The board voted 9-0 to require that anyone performing the ritual obtain written consent from the infant's parent or guardian. The parents will have to sign a form acknowledging that the city Health Department advises against the practice because of risks of herpes and other infections.

The Health Department says there have been 11 confirmed cases of herpes simplex since 2004 in newborn boys after circumcisions that likely involved direct oral suction, and two of the infants died.

"The department is trying to be very careful here in its role in protecting the health of infants while also being respectful of religious traditions," Health Commissioner Dr. Thomas Farley said.

The procedure called "metzitzah b'peh" in Hebrew was once a widely practiced but has been abandoned by most Jews because of fears it could spread disease. During the ritual, the person performing the circumcision, called a mohel, cleans the wound by sucking blood from the cut and spitting it aside.

Doctors say the procedure puts the child at risk for herpes simplex type 1, a virus that most adults have and carry in their saliva.

That type of herpes is usually harmless to adults but can be deadly to newborns.

"The evidence, to me, is overwhelming," said Board of Health member Dr. Joel A. Forman. "This is a life-threatening disorder, having seen at least one case myself in our hospital in the past few years.
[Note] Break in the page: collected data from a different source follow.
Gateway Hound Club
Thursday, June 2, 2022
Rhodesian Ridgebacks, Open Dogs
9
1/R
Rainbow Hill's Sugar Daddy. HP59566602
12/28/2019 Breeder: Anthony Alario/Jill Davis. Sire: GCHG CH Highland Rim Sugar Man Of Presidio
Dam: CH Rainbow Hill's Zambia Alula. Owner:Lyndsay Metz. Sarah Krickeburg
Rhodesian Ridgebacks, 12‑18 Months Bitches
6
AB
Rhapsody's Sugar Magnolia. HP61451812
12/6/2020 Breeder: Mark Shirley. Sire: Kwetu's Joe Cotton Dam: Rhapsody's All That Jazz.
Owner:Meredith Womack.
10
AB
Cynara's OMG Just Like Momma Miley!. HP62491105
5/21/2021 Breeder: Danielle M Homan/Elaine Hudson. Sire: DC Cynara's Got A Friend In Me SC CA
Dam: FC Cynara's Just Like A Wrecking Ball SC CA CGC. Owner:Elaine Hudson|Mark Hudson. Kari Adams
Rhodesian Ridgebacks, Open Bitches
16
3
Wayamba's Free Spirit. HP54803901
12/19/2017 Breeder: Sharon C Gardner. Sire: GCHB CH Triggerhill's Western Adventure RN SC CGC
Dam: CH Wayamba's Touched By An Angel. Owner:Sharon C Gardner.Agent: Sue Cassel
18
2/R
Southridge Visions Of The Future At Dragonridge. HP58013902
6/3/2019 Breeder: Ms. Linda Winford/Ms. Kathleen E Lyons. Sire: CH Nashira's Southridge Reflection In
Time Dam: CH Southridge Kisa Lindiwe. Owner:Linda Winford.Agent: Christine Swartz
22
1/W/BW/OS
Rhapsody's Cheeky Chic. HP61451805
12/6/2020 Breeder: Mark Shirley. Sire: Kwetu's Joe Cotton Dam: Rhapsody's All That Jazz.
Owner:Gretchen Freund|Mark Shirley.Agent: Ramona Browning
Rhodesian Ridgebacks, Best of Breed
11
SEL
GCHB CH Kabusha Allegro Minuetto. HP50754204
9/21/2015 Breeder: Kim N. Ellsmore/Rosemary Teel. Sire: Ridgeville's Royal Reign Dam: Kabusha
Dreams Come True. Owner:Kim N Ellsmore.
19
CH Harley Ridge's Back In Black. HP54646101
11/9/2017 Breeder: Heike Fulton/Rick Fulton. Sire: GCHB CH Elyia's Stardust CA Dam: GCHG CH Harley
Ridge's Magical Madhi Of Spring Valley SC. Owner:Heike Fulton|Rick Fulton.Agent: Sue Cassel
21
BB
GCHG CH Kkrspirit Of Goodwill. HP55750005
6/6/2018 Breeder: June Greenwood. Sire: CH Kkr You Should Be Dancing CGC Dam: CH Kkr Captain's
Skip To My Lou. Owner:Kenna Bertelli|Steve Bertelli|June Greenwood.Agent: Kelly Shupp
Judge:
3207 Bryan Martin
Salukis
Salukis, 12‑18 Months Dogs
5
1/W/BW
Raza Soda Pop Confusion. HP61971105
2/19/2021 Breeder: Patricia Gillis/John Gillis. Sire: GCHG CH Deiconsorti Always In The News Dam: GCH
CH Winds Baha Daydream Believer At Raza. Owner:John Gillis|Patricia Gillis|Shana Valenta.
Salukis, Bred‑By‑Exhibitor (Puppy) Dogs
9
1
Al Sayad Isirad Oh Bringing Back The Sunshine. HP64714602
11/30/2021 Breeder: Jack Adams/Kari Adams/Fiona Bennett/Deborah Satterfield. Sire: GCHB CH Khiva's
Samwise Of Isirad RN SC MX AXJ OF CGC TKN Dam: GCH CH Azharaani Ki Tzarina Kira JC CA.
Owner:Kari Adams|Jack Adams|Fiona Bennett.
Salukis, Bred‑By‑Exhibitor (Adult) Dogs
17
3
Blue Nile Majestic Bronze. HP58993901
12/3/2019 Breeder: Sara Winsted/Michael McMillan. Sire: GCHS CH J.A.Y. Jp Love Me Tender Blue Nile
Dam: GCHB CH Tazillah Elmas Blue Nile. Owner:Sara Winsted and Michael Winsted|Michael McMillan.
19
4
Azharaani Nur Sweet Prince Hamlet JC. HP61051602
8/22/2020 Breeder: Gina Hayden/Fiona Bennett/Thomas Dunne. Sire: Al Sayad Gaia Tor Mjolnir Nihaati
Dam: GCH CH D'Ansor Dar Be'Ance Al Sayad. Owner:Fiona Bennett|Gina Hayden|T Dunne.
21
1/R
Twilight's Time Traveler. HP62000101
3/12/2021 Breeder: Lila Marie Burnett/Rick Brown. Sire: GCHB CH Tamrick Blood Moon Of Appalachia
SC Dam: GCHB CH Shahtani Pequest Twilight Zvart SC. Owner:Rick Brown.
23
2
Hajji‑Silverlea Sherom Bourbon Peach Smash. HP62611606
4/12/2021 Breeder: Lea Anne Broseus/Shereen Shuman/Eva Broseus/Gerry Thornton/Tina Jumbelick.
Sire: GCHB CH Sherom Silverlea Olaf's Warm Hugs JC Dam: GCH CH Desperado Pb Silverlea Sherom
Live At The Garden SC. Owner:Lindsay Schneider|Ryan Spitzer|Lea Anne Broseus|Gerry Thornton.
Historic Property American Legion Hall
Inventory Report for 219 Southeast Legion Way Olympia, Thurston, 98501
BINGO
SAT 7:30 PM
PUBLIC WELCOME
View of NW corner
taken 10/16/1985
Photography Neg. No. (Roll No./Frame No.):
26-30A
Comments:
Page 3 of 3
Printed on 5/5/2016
It's crazy that we allow this to go on, I think, so I really wish we did something stronger."

But defenders of the tradition vowed to ignore the new rule.

"We're not going to sign papers admitting that we are child murderers," said Rabbi William Handler of Brooklyn, who passed out fliers opposing the regulation outside the meeting in Queens. "We follow the tradition going back 3,000 years. Any surgeon in a hospital would be proud to have a record like us."

Michael Tobman, a media consultant for Hasidic groups, said the Hasidic community was outraged by Thursday's vote.

"We believe this attempt to regulate a foundational religious practice based on the thinnest of contested medical evidence is plainly unconstitutional," Tobman said. "We'll be aggressively litigating this governmental overreach."

New York State Assemblyman Dov Hikind, whose district includes many religious Jews, said that the vote "has left the Orthodox community stunned and hurt."

"Orthodox Jews have historically made it clear that they will practice their religion as they always have, regardless of any government's attempt to interfere or degrade them," Hikind said in a statement issued jointly with state Senate candidate Simcha Felder.

Most reform and modern orthodox mohels clean circumcision wounds with sterile gauze or a sponge, or use a glass tube to suction away blood.